Torhüter Kevin Trapp ist daher seit Wochen die einzige Konstante. Er rettete gegen den FC Bayern München mit einer Gala den Sieg und diesmal mit einer herausragenden Leistung das Remis. Im zweiten Durchgang liefen die Leipziger oftmals alleine auf ihn zu, vor allem die Parade gegen Christopher Nkunku (69.) darf mit dem Attribut Weltklasse versehen werden. Beim Gegentor war Trapp machtlos, bei Emil Forsbergs Fehlschuss hatte er das Glück des Tüchtigen. "Jeder kennt meine Ziele und Ambitionen", sagte der Torhüter anschließend mit Blick auf das deutsche Nationalteam. In dieser Verfassung kommt Bundestrainer Hansi Flick nicht an Trapp vorbei.

4.) Barkok weckt die Kurve

Die Begegnung? Sie plätscherte auf Frankfurter Seite so dahin. Doch dann kam Mitte der zweiten Halbzeit Barkok in die Partie und riss das Stadion aus seiner Lethargie. Mit einem entschlossenen Alleingang über die rechte Seite holte er eine Ecke heraus und motivierte anschließend das Publikum, das genau auf eine solche Initialzündung gewartet hat. Der Frankfurter Bubb war ein Lichtblick in einem tristen Spiel.

Nach mehrwöchiger Verletzungspause wegen einer Knieverletzung war der Zeitpunkt für das Comeback gekommen. Barkok kämpft dabei nicht nur um einen Stammplatz, sondern auch um eine Verlängerung des im Sommer auslaufenden Kontrakts. "Ich kann die Vertragssituation der Spieler bei der Aufstellung nicht berücksichtigen.

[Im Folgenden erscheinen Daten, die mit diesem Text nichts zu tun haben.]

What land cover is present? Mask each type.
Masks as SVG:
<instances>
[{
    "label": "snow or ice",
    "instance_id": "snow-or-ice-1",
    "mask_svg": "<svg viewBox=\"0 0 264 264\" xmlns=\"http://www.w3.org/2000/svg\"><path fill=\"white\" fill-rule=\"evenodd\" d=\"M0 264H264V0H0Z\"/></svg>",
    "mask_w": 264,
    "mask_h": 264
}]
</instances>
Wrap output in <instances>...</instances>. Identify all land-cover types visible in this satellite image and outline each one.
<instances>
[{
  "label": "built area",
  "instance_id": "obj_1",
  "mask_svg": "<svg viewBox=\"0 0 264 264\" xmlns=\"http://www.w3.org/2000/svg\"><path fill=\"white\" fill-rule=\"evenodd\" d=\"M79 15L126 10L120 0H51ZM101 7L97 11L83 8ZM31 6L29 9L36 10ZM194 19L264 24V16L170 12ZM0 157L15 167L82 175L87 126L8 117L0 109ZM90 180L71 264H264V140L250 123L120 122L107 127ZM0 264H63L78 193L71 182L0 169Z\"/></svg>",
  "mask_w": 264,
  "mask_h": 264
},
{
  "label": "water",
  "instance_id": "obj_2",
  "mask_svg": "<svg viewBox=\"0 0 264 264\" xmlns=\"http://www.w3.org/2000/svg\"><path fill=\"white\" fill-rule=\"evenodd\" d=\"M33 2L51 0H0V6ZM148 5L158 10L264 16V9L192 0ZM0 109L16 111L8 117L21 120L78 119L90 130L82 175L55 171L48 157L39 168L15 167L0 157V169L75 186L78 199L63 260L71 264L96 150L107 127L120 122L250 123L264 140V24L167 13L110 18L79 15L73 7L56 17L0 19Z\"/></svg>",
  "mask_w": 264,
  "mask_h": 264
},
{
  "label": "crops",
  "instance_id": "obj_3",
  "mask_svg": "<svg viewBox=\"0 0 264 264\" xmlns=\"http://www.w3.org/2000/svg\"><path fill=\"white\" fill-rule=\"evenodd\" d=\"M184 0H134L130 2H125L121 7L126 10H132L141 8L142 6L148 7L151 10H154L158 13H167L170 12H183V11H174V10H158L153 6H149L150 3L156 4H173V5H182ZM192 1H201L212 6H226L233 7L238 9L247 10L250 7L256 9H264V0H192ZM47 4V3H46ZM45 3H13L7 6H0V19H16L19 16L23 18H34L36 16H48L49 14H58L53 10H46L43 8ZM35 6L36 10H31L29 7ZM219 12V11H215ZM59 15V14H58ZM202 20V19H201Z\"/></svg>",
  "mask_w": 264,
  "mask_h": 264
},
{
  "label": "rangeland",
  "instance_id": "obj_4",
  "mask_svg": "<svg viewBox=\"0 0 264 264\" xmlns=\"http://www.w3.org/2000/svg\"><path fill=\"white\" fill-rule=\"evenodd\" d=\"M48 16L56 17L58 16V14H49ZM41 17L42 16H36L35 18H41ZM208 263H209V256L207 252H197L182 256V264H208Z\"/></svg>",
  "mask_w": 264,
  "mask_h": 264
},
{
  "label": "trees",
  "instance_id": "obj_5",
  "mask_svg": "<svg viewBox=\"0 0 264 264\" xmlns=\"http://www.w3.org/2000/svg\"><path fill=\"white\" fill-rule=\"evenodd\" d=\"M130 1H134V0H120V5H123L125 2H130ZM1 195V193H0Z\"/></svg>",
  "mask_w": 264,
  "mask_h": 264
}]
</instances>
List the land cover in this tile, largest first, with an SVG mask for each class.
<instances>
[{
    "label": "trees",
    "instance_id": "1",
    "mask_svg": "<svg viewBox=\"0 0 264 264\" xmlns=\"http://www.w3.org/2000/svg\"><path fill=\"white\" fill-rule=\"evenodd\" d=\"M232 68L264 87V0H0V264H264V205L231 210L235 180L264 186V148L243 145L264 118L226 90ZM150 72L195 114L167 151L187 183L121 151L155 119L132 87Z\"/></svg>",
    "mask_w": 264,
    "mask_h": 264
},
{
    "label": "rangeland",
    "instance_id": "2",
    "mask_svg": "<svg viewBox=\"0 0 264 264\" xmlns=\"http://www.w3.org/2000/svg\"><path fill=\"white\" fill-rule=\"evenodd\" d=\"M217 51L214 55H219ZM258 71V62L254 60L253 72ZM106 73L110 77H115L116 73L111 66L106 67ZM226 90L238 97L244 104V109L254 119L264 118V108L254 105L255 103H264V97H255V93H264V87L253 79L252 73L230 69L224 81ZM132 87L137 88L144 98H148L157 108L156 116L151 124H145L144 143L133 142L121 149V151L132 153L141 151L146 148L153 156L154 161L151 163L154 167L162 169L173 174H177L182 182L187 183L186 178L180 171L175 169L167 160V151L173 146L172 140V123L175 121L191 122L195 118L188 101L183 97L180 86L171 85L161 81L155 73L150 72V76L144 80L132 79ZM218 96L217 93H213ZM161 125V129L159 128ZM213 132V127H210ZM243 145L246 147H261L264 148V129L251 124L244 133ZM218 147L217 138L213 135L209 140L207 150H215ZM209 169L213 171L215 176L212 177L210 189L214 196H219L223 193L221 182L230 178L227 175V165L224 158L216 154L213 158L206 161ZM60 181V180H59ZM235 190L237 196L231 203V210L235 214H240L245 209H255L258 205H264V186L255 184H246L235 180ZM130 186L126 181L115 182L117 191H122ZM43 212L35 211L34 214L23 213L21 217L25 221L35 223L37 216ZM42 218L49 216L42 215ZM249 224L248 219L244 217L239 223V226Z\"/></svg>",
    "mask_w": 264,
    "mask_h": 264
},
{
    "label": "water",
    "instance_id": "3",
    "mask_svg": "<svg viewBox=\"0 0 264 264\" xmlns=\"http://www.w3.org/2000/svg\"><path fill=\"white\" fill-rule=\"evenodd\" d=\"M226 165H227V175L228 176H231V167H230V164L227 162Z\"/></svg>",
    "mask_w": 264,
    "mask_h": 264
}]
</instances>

Aber Aymen hat gezeigt, dass er der Mannschaft helfen kann", lobte Glasner. Bei dem straffen Programm der kommenden Wochen freut sich der Trainer über jede Alternative. Und Sportvorstand Markus Krösche wird sich bei Bestätigung der Leistung intensiv Gedanken machen müssen, ob er Barkok nicht ein neues Papier zum Unterzeichnen vorlegt.

5.) Krösche findet klare Worte

Á propos Sportvorstand Markus Krösche. Die Eintracht hätte sich nach dem Spiel hinter der schwachen Schiedsrichterleistung verstecken können. Daniel Schlager erwischte keinen guten Tag und entschied vor dem 1:0 von RB auf Ecke, obwohl es - deutlich sichtbar - keine war. Doch Krösche dachte gar nicht daran, etwas zu verharmlosen: "Natürlich sind wir froh, dass wir das Tor gemacht haben. Man muss aber ehrlicherweise sagen, dass das Spiel von uns nicht gut war."

Der Sportvorstand wurde in seiner Analyse noch deutlicher: "Wir waren in der ersten Halbzeit zu passiv und haben nicht den Mut gehabt. In der zweiten Halbzeit waren wir zu ungenau im Spiel nach vorne. Wir sind glücklich mit dem Punkt, aber wir haben naütrlich noch viel Luft nach oben in allen Bereichen." Krösche traf den Nagel auf den Kopf: "Wir sind zu fahrig und versauen auch viele einfache Dinge nach vorn, da müssen wir einfach zulegen."

Und dies bestenfalls schnellstmöglich. Neun Punkte nach zehn Bundesligaspielen und das DFB-Pokal-Aus sind kein Ruhmesblatt. Einzig die gute Bilanz in der Europa League hebt die Laune. Dort geht es am Donnerstag bei Olympiakos Piräus weiter. Ob die Eintracht den Schwung nach dem Last-Minute-Remis diesmal mitnehmen und eine Serie starten kann? Dafür bedarf es einer klaren Leistungssteigerung - und eines funktionierenden Plans.